WORK REQUEST 1 => In the BPF tunnel test patch, rewrite the paragraph starting "Add ipip6 and ip6ip decap testcases" as one shorter sentence that keeps its main facts.
WORK REQUEST 2 => Pick up the BPF tunnel test patch right after its last line shown and keep writing it.

SOURCE EXTRACT =>
########

Add ipip6 and ip6ip decap testcases. Verify that bpf_skb_adjust_room()
correctly decapsulate ipip6 and ip6ip tunnel packets.

Signed-off-by: Ziyang Xuan <william.xuanziyang@huawei.com>
---
 .../selftests/bpf/progs/test_tc_tunnel.c      | 91 ++++++++++++++++++-
 tools/testing/selftests/bpf/test_tc_tunnel.sh | 15 +--
 2 files changed, 98 insertions(+), 8 deletions(-)

diff --git a/tools/testing/selftests/bpf/progs/test_tc_tunnel.c b/tools/testing/selftests/bpf/progs/test_tc_tunnel.c
index a0e7762b1e5a..e6e678aa9874 100644
--- a/tools/testing/selftests/bpf/progs/test_tc_tunnel.c
+++ b/tools/testing/selftests/bpf/progs/test_tc_tunnel.c
@@ -38,6 +38,10 @@ static const int cfg_udp_src = 20000;
 #define	VXLAN_FLAGS     0x8
 #define	VXLAN_VNI       1
 
+#ifndef NEXTHDR_DEST
+#define NEXTHDR_DEST	60
+#endif
+
 /* MPLS label 1000 with S bit (last label) set and ttl of 255. */
 static const __u32 mpls_label = __bpf_constant_htonl(1000 << 12 |
 						     MPLS_LS_S_MASK | 0xff);
@@ -363,6 +367,61 @@ static __always_inline int __encap_ipv6(struct __sk_buff *skb, __u8 encap_proto,
 	return TC_ACT_OK;
 }
 
+static int encap_ipv6_ipip6(struct __sk_buff *skb)
+{
+	struct iphdr iph_inner;
+	struct v6hdr h_outer;
+	struct tcphdr tcph;
+	struct ethhdr eth;
+	__u64 flags;
+	int olen;
+
+	if (bpf_skb_load_bytes(skb, ETH_HLEN, &iph_inner,
+			       sizeof(iph_inner)) < 0)
+		return TC_ACT_OK;
+
+	/* filter only packets we want */
+	if (bpf_skb_load_bytes(skb, ETH_HLEN + (iph_inner.ihl << 2),
+			       &tcph, sizeof(tcph)) < 0)
+		return TC_ACT_OK;
+
+	if (tcph.dest != __bpf_constant_htons(cfg_port))

########

RAW DATA =>
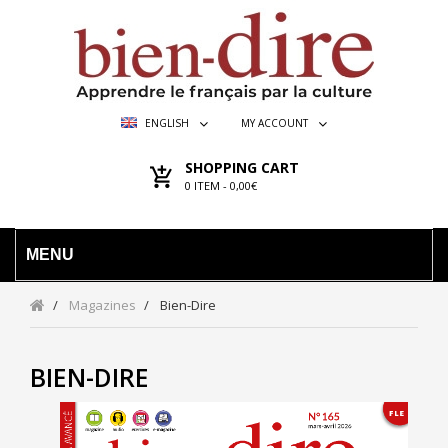
ENGLISH
MY ACCOUNT
SHOPPING CART
0
ITEM -
0,00€
MENU
Magazines
Bien-Dire
BIEN-DIRE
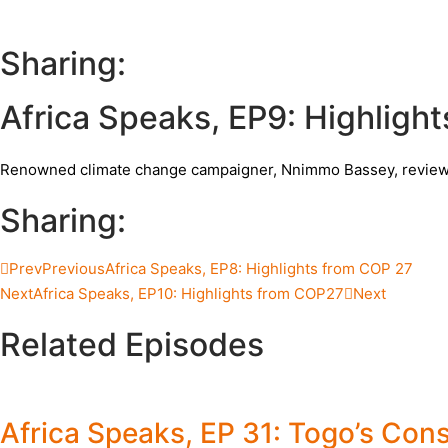
Sharing:
Africa Speaks, EP9: Highligh
Renowned climate change campaigner, Nnimmo Bassey, reviews 
Sharing:
Prev
Previous
Africa Speaks, EP8: Highlights from COP 27
Next
Africa Speaks, EP10: Highlights from COP27
Next
Related Episodes
Africa Speaks, EP 31: Togo’s Cons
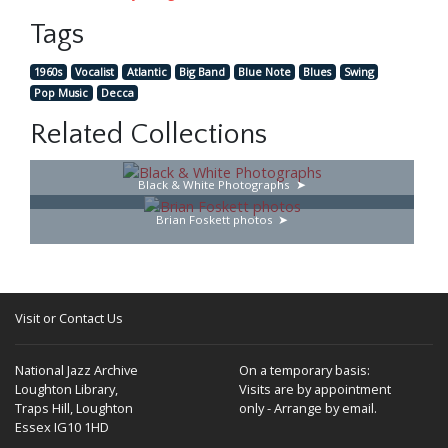
Tags
1960s
Vocalist
Atlantic
Big Band
Blue Note
Blues
Swing
Pop Music
Decca
Related Collections
Black & White Photographs
Brian Foskett photos
Visit or Contact Us
National Jazz Archive
On a temporary basis:
Loughton Library,
Visits are by appointment
Traps Hill, Loughton
only - Arrange by email.
Essex IG10 1HD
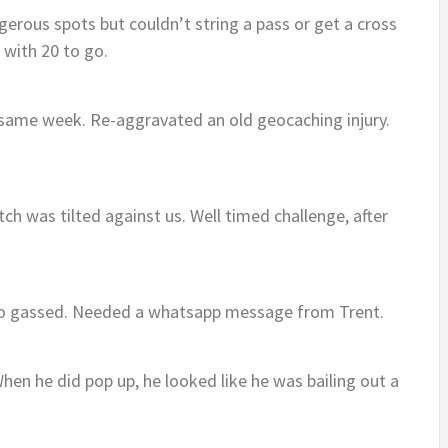
erous spots but couldn’t string a pass or get a cross
 with 20 to go.
e same week. Re-aggravated an old geocaching injury.
h was tilted against us. Well timed challenge, after
so gassed. Needed a whatsapp message from Trent.
hen he did pop up, he looked like he was bailing out a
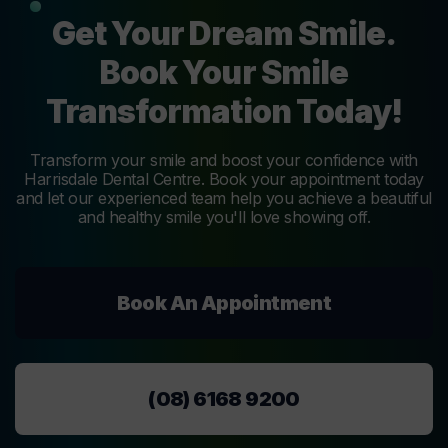
Get Your Dream Smile.
Book Your Smile
Transformation Today!
Transform your smile and boost your confidence with
Harrisdale Dental Centre. Book your appointment today
and let our experienced team help you achieve a beautiful
and healthy smile you'll love showing off.
Book An Appointment
(08) 6168 9200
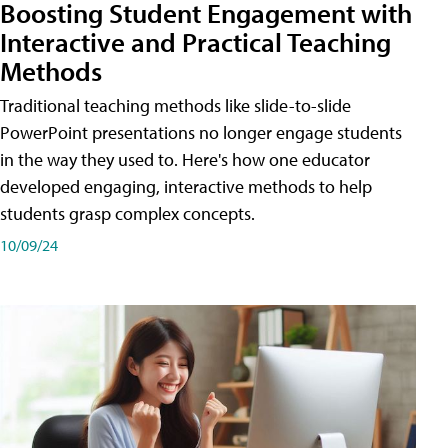
Boosting Student Engagement with
Interactive and Practical Teaching
Methods
Traditional teaching methods like slide-to-slide
PowerPoint presentations no longer engage students
in the way they used to. Here's how one educator
developed engaging, interactive methods to help
students grasp complex concepts.
10/09/24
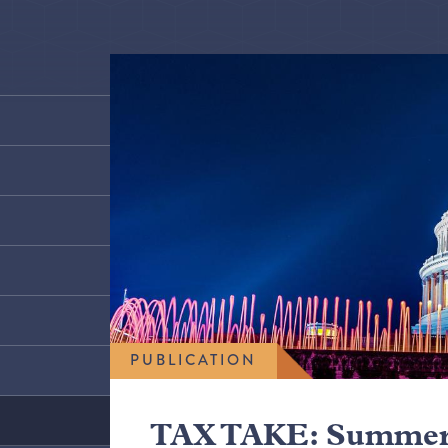
PUBLICATION
TAX TAKE: Summer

########

REPLY 1 => Adds ipip6 and ip6ip decapsulation test cases that check whether bpf_skb_adjust_room() decapsulates packets from those tunnels correctly.

REPLY 2 =>
+		return TC_ACT_OK;
+
+	olen = sizeof(h_outer.ip);
+
+	flags = BPF_F_ADJ_ROOM_FIXED_GSO | BPF_F_ADJ_ROOM_ENCAP_L3_IPV6;
+
+	/* add room between mac and network header */
+	if (bpf_skb_adjust_room(skb, olen, BPF_ADJ_ROOM_MAC, flags))
+		return TC_ACT_SHOT;
+
+	/* prepare new outer network header */
+	memset(&h_outer.ip, 0, sizeof(h_outer.ip));
+	h_outer.ip.version = 6;
+	h_outer.ip.hop_limit = iph_inner.ttl;
+	h_outer.ip.saddr.s6_addr[1] = 0xfd;
+	h_outer.ip.saddr.s6_addr[15] = 1;
+	h_outer.ip.daddr.s6_addr[1] = 0xfd;
+	h_outer.ip.daddr.s6_addr[15] = 2;
+	h_outer.ip.payload_len = iph_inner.tot_len;
+	h_outer.ip.nexthdr = IPPROTO_IPIP;
+
+	/* store new outer network header */
+	if (bpf_skb_store_bytes(skb, ETH_HLEN, &h_outer, olen,
+				BPF_F_INVALIDATE_HASH) < 0)
+		return TC_ACT_SHOT;
+
+	/* update eth->h_proto */
+	if (bpf_skb_load_bytes(skb, 0, &eth, sizeof(eth)) < 0)
+		return TC_ACT_SHOT;
+	eth.h_proto = bpf_htons(ETH_P_IPV6);
+	if (bpf_skb_store_bytes(skb, 0, &eth, sizeof(eth), 0) < 0)
+		return TC_ACT_SHOT;
+
+	return TC_ACT_OK;
+}
+
 static __always_inline int encap_ipv6(struct __sk_buff *skb, __u8 encap_proto,
 				      __u16 l2_proto)
 {
@@ -461,6 +520,15 @@ int __encap_ip6tnl_none(struct __sk_buff *skb)
 		return TC_ACT_OK;
 }
 
+SEC("encap_ipip6_none")
+int __encap_ipip6_none(struct __sk_buff *skb)
+{
+	if (skb->protocol == __bpf_constant_htons(ETH_P_IP))
+		return encap_ipv6_ipip6(skb);
+	else
+		return TC_ACT_OK;
+}
+
 SEC("encap_ip6gre_none")
 int __encap_ip6gre_none(struct __sk_buff *skb)
 {
@@ -528,13 +596,33 @@ int __encap_ip6vxlan_eth(struct __sk_buff *skb)
 
 static int decap_internal(struct __sk_buff *skb, int off, int len, char proto)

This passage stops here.